Probability (Single Event)

There are 3 options: win, lose, or draw. Find P(win).

Student writes: "P(win) = 1/3"

Students see three outcomes and assume each has equal probability, when the question hasn't stated this. Real-world outcomes are often not equally likely.

Only use $\frac{1}{n}$ if outcomes are EQUALLY LIKELY (fair dice, fair coin, etc.)

If the question doesn't say "fair" or "equally likely", you need more information.

For a football match, win/lose/draw are NOT equally likely — they depend on the teams!

Ask yourself: "Does the question tell me these outcomes are equally likely?" If not, you can't assume they are.

A coin is flipped 50 times. The probability of heads is 0.5. How many heads are expected?

Student writes: "Expected heads = 0.5"

Students give the probability as the answer when asked for expected frequency. They don't multiply by the number of trials.

Expected frequency = Probability × Number of trials

Expected heads = $0.5 × 50 = 25$

The probability (0.5) tells you the proportion you expect. Multiply by the number of trials to get the actual count.

Think of it as: "If I flip 50 times and expect half to be heads, that's 50 × 0.5 = 25 heads"

A bag contains 3 red and 5 blue balls. Find P(red).

Student writes: "P(red) = 3/5 = 1.6"

Students sometimes divide the wrong way around, or confuse probability with odds. They might divide favourable by unfavourable instead of favourable by total.

Probability is always between 0 and 1 (inclusive).

Check your answer: If you get something greater than 1 or negative, something is wrong!

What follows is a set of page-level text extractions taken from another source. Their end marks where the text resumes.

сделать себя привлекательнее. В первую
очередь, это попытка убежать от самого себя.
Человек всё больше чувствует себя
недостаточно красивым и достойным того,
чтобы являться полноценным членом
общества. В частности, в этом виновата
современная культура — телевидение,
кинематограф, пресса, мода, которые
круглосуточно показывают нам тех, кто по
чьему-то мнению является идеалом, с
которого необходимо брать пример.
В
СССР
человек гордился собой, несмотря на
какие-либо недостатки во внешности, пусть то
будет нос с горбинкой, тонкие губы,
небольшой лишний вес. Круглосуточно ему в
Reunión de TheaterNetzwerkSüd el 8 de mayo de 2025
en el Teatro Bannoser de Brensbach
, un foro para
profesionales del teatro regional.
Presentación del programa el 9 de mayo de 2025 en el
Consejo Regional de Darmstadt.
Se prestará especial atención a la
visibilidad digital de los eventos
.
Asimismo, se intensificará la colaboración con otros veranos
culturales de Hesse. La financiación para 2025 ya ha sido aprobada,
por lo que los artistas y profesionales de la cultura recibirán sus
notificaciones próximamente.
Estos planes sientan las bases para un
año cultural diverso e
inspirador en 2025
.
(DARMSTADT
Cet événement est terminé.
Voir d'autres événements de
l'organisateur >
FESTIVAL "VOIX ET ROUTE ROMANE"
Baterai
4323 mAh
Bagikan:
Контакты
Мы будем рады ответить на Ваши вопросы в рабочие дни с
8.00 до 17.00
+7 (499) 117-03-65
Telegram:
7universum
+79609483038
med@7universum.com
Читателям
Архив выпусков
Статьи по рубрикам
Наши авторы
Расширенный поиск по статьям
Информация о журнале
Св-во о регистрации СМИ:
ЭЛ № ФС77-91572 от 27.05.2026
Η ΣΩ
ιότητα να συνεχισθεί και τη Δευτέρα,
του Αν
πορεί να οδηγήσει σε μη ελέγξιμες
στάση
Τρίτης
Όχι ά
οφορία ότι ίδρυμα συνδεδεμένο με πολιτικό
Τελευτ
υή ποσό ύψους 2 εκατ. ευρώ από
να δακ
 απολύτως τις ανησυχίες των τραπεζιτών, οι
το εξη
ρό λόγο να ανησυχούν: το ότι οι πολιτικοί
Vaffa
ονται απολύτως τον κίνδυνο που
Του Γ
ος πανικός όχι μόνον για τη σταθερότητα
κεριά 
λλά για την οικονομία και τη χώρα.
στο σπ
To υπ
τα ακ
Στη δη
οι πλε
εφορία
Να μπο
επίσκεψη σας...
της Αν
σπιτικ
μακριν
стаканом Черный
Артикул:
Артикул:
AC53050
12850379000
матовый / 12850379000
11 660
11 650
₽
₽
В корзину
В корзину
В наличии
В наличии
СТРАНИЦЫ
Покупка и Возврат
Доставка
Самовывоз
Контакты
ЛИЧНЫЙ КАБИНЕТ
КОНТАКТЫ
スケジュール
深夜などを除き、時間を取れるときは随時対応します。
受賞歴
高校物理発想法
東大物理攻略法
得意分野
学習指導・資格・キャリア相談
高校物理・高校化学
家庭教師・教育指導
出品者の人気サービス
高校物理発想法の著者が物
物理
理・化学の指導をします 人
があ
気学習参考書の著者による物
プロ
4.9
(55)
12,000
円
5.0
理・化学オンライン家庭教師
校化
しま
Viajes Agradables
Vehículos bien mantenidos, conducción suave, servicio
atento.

Correct: $P(\text{red}) = \frac{3}{3+5} = \frac{3}{8}$

The denominator is always the TOTAL number of outcomes, not the other outcomes.

The probability of winning a prize is 15%. Write this as a decimal.

Student writes: "15% = 1.5"

Students know they need to remove the percentage sign but aren't sure how to convert. Some divide by 10 instead of 100, or remove the sign without any calculation.

Percentage to decimal: Divide by 100 (move digits 2 places right)

$15\% = 15 ÷ 100 = 0.15$

Decimal to percentage: Multiply by 100 (move digits 2 places left)

$0.15 × 100 = 15\%$

Quick check: 15% is less than half, so the decimal must be less than 0.5. Is 1.5 < 0.5? No! So 1.5 can't be right.

P(rain) = 0.3. Find P(no rain).

Student writes: "P(no rain) = 0.3 − 1 = −0.7"

Students know that complementary events involve subtraction but subtract in the wrong order, giving a negative probability (which is impossible).

The complement formula is: $$P(\text{not } A) = 1 - P(A)$$

It's always 1 minus the probability, never the other way around.

$P(\text{no rain}) = 1 - 0.3 = 0.7$

Check: Negative probability? Impossible! Go back and fix it.

A fair dice is rolled. Find the probability of getting a number greater than 4.

Student writes: "Numbers greater than 4 are 5 and 6. P = 2/4"

Students correctly identify the favourable outcomes but then use the count of listed outcomes (or some other number) as the denominator instead of the total possible outcomes.

Always ask: "How many outcomes are possible in total?"

A dice has 6 faces, so total outcomes = 6.

Favourable outcomes (>4) = 5 and 6 = 2 outcomes

$$P(>4) = \frac{2}{6} = \frac{1}{3}$$

The denominator comes from the original situation, not from your working.